» **Text passage**:

↓↓↓

Digital euro still two years away as ECB president Christine Lagarde takes on conspiracy theorists
The digital euro will not arrive until at least late 2025, the European Central Bank’s (ECB) president Christine Lagarde told a Committee on Economic and Monetary Affairs this week, while also vowing to “address all the conspiracy theory” behind the technology.
When laying out a timetable for when a digital euro could be delivered, she confirmed that the bank is currently waiting on the green light of the governing council to conduct further pilots of the project, which according to Lagarde, “will probably take us another two years at least”.
The council is not expected to reach a decision on this until late next month, at the end of the ECB’s 24-month investigation into the design, distribution and general appetite for a digital euro.
During the session, parliament member and lawyer Nicola Beer questioned how Lagarde sought to track the privacy concerns raised in the currency’s design and the cost of implementation, namely in the form of transition and holding limits and the need for user identification.

↑↑↑

» **Record set**:
↓↓↓

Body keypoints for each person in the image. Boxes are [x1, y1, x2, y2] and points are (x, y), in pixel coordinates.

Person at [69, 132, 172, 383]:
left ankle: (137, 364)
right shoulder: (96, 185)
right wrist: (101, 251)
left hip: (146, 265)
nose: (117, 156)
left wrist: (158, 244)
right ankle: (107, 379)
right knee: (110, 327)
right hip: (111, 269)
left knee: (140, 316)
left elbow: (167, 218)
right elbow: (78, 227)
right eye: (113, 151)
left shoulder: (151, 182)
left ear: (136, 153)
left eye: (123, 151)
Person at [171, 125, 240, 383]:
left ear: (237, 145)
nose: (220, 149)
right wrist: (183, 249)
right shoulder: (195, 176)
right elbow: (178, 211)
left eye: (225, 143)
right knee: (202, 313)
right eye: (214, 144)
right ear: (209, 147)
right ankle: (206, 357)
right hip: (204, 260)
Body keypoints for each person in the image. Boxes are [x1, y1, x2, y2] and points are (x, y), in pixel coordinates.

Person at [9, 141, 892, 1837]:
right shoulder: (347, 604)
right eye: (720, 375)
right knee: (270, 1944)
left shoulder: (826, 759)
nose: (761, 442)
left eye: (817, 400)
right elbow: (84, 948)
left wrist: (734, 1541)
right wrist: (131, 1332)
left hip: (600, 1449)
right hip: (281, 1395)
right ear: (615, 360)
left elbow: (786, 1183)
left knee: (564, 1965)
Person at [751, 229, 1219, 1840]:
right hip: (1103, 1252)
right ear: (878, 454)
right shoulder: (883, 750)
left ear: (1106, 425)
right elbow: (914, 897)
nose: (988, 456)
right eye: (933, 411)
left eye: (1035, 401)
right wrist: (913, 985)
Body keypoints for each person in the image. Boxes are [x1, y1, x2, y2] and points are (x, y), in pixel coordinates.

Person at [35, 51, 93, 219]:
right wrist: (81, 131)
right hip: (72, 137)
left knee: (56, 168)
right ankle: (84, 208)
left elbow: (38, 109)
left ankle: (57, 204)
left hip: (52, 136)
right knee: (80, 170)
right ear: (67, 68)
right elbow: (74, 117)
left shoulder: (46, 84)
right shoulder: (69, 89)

↑↑↑

» **Task set**:
a. Answer these from the digital euro article:
(i) What is the earliest the digital euro will arrive, according to Lagarde?
(ii) How long is the ECB's investigation into the design, distribution and appetite for a digital euro?
(iii) Besides being a parliament member, what profession does Nicola Beer have?
b. Write out the part of the digital euro article starting with "Digital euro still" and going on through "behind the technology.".
c. For each statement, say whether the digital euro article supports it. Answer yes or no, and quote the deciding words.
(i) Lagarde expected further pilots of the project to take at least two years.
(ii) The ECB's investigation into a digital euro ran for 12 months.
(iii) Nicola Beer raised the need for user identification.
Answer from the digital euro article alone, without drawing on the data.

» **Answers per task**:
a.
(i) Late 2025
(ii) 24 months
(iii) Lawyer

b.
Digital euro still two years away as ECB president Christine Lagarde takes on conspiracy theorists
The digital euro will not arrive until at least late 2025, the European Central Bank’s (ECB) president Christine Lagarde told a Committee on Economic and Monetary Affairs this week, while also vowing to “address all the conspiracy theory” behind the technology.

c.
(i) Yes: "will probably take us another two years at least"
(ii) No: "the ECB’s 24-month investigation"
(iii) Yes: "the need for user identification"